I keep trying to slip away through the crowd
but history won’t take its mouth off my body.
What was exacted on someone else’s softness,
his cuttable flesh, is always about to happen here.
The vague kinship which exists between tender men
glowing with thirst starts in awareness of this,
how we’re unstitched by tongue prints, resurrections.
Standing in a street party one Pride, I saw a figure
stomp through, fists raised, and strike three boys.
They dropped to the ground, clutching their heads.
I witnessed everything, squeezed a stranger’s shoulder
then fifteen minutes on, my body was distracted
utterly by the smell of oranges. The unspeakable
scrapes a fingernail across my neck, but I can only
concentrate so long before I wind up decanting
myself into the nearest fizzing light: Instagram,
house music. It’s like those inventors who tried to devise
a spray-on cast for broken bones, created Silly String.

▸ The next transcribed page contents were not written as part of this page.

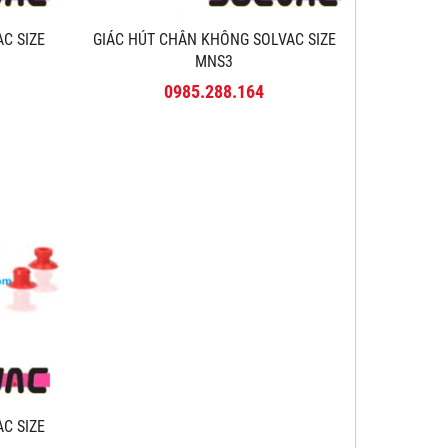
AC SIZE
GIÁC HÚT CHÂN KHÔNG SOLVAC SIZE
MNS3
0985.288.164
AC SIZE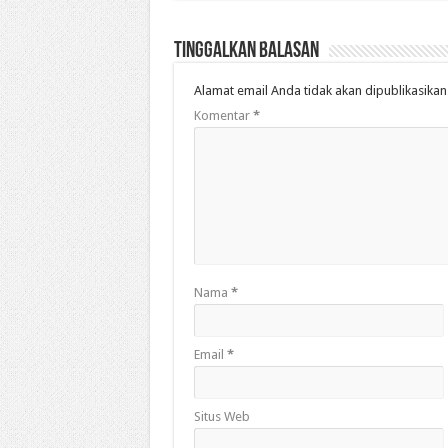
Tinggalkan Balasan
Alamat email Anda tidak akan dipublikasikan
Komentar
*
Nama
*
Email
*
Situs Web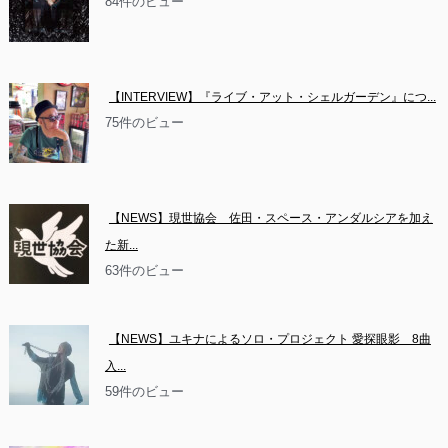
84件のビュー
【INTERVIEW】『ライブ・アット・シェルガーデン』につ...
75件のビュー
【NEWS】現世協会　佐田・スペース・アンダルシアを加え
た新...
63件のビュー
【NEWS】ユキナによるソロ・プロジェクト 愛探眼影　8曲
入...
59件のビュー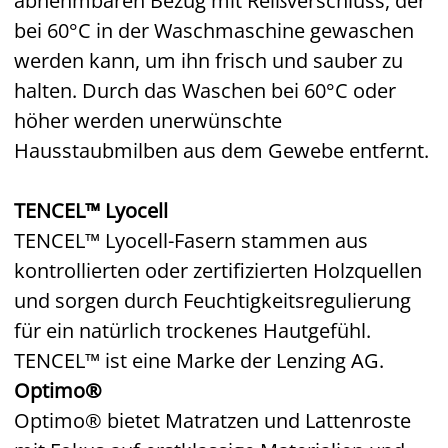
abnehmbaren Bezug mit Reißverschluss, der
bei 60°C in der Waschmaschine gewaschen
werden kann, um ihn frisch und sauber zu
halten. Durch das Waschen bei 60°C oder
höher werden unerwünschte
Hausstaubmilben aus dem Gewebe entfernt.
TENCEL™ Lyocell
TENCEL™ Lyocell-Fasern stammen aus
kontrollierten oder zertifizierten Holzquellen
und sorgen durch Feuchtigkeitsregulierung
für ein natürlich trockenes Hautgefühl.
TENCEL™ ist eine Marke der Lenzing AG.
Optimo®
Optimo® bietet Matratzen und Lattenroste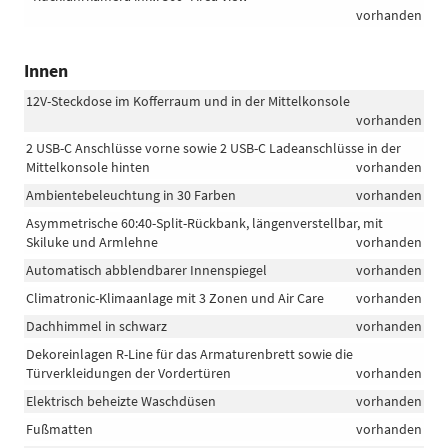
vorhanden
Innen
12V-Steckdose im Kofferraum und in der Mittelkonsole
vorhanden
2 USB-C Anschlüsse vorne sowie 2 USB-C Ladeanschlüsse in der
Mittelkonsole hinten
vorhanden
Ambientebeleuchtung in 30 Farben
vorhanden
Asymmetrische 60:40-Split-Rückbank, längenverstellbar, mit
Skiluke und Armlehne
vorhanden
Automatisch abblendbarer Innenspiegel
vorhanden
Climatronic-Klimaanlage mit 3 Zonen und Air Care
vorhanden
Dachhimmel in schwarz
vorhanden
Dekoreinlagen R-Line für das Armaturenbrett sowie die
Türverkleidungen der Vordertüren
vorhanden
Elektrisch beheizte Waschdüsen
vorhanden
Fußmatten
vorhanden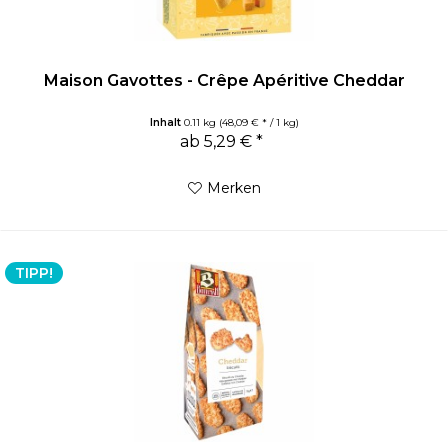
Maison Gavottes - Crêpe Apéritive Cheddar
Inhalt
0.11 kg
(48,09 € * / 1 kg)
ab 5,29 € *
Merken
TIPP!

But there are remedies worse than squirting
metres of sticky mayhem across a jubilant face,
outcomes bleaker than attempting despite the scissors
to inhabit this twenty-first-century skin.
I live in a dream of plummeting from the earth’s
tallest building without ever having felt more beautiful
because I’m not the only one falling. I’m in a crowd,
a loose democracy of descent, velocity with its hands
all over our bodies, but not enough to stop us
gossiping and blowing kisses as we speed
through the air together, reckless paper birds.
They will find us with our beaks wide open.